Exercise tasks:
a: List the religious freedom protections that the text on proposed marriage legislation says are being put forward.
b: Carry on the text about religious freedom protections in the proposed marriage legislation, starting after its final sentence.

==== Text block

In that submission I noted that the Exposure Draft dealt well with the first three topics, but failed to address the equally important final two categories of believers, whose religious freedom is also protected by Australia’s commitment to international human rights instruments (such as the ICCPR art 18).

The Current Proposed Legislation

I have not yet seen the text of the proposed legislation itself. But a number of press reports indicate the broad nature of the proposed religious freedom protections; see, eg “Marriage bill protects religion: Liberal MP” (Sky News, 6 August 2017); “Rebel Liberal MPs pin same-sex marriage hopes on religious protections” (Sydney Morning Herald, 6 August 2017). And there is a copy linked here of a covering letter sent by the five “rebel” Parliamentarians to the their colleagues, which I will use as my main source for information about the proposed religious freedom protections. In brief, the protections proposed are said to be:
  • a minister of religion may decline to solemnise a same sex marriage where that is contrary to the “doctrines, tenets or beliefs of the minister’s religion”;
  • a “new” category of “religious marriage celebrant” will be created which will include current so-called “civil” celebrants who want to operate in accordance with their religious beliefs, and also ministers from smaller denominations that are not officially declared to be “recognised” under the Marriage Act 1961 (the Act)- these celebrants will be allowed to decline to solemnise a marriage where the celebrant’s religious beliefs do not allow them to do so;
  • religious bodies will be allowed to decline to make their facilities available for solemnisation of same sex weddings.

========
==== Study material

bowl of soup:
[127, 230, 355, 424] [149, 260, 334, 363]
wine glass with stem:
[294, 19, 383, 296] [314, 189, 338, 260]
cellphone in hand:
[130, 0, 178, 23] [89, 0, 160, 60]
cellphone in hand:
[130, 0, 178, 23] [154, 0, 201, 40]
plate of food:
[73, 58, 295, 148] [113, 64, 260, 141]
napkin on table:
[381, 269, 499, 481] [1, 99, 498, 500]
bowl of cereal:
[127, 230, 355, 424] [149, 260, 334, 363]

========
==== Study material

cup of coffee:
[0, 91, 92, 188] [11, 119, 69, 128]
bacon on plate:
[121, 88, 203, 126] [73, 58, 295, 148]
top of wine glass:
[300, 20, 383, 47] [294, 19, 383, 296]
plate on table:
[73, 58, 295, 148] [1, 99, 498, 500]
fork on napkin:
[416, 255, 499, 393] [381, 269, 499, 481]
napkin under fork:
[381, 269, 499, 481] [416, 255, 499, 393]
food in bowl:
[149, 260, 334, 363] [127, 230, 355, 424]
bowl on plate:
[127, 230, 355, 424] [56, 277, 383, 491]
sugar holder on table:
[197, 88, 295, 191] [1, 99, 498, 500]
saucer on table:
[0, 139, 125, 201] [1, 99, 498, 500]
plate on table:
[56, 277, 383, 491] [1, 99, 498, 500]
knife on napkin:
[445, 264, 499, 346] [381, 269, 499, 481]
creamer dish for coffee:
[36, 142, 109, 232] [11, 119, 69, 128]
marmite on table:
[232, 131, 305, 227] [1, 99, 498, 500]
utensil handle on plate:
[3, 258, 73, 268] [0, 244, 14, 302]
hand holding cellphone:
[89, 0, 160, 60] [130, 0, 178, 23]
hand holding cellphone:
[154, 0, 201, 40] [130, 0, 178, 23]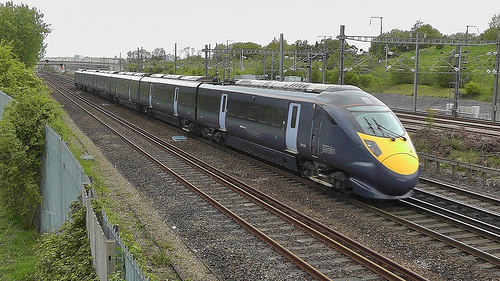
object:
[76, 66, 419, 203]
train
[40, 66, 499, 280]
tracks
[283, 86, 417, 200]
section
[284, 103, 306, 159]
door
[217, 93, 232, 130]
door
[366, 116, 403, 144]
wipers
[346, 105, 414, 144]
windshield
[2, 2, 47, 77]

========
==== Study material

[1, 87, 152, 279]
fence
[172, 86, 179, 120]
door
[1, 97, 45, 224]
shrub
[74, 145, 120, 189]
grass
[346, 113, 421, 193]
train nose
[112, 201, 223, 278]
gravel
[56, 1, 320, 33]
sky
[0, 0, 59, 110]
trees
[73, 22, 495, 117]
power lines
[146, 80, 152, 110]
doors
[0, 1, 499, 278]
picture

========

Numbered responses:
a:
- A minister of religion may decline to solemnise a same sex marriage where that is contrary to the "doctrines, tenets or beliefs of the minister's religion."
- A new category of "religious marriage celebrant" will be created. It will cover current civil celebrants who want to act in line with their religious beliefs and ministers from smaller denominations not declared "recognised" under the Marriage Act 1961. These celebrants may decline to solemnise a marriage where their religious beliefs do not allow them to do so.
- Religious bodies may decline to make their facilities available for the solemnisation of same sex weddings.

b:
These three areas of protection are said in the letter to be a “comprehensive accommodation of competing attitudes”, and to reflect the “consensus report” of the Senate Select Committee on the Exposure Draft of the Marriage Amendment (Same-Sex Marriage) Bill. Sadly, neither claim is accurate.

The proposed protections are too narrow

To take the claim of prior consensus, as I pointed out in my previous poston the Report of the Senate Committee, that Report, despite references to it in press reports at the time, did not go anyway near achieving consensus. It agreed on the minimalist views that there should be “appropriate” protection of religious freedom, and that this at least means that ministers of religion should not be required to conduct same-sex weddings. But there was no agreement in the Committee on almost every other issue! As I said previously:
there [was] no consensus on
  • protection of private celebrants who are not ministers of religion;
  • protection for registry officers who may have a religious objection to solemnising same sex marriage;
  • protection of the ability of religious groups not to offer their premises for use in same-sex weddings;
  • protection of business owners in the “wedding industries” such as florists, photographers and bakers, who do not want to be forced to devote their artistic talents to support ceremonies celebrating a sexual relationship which they see as contrary to God’s will.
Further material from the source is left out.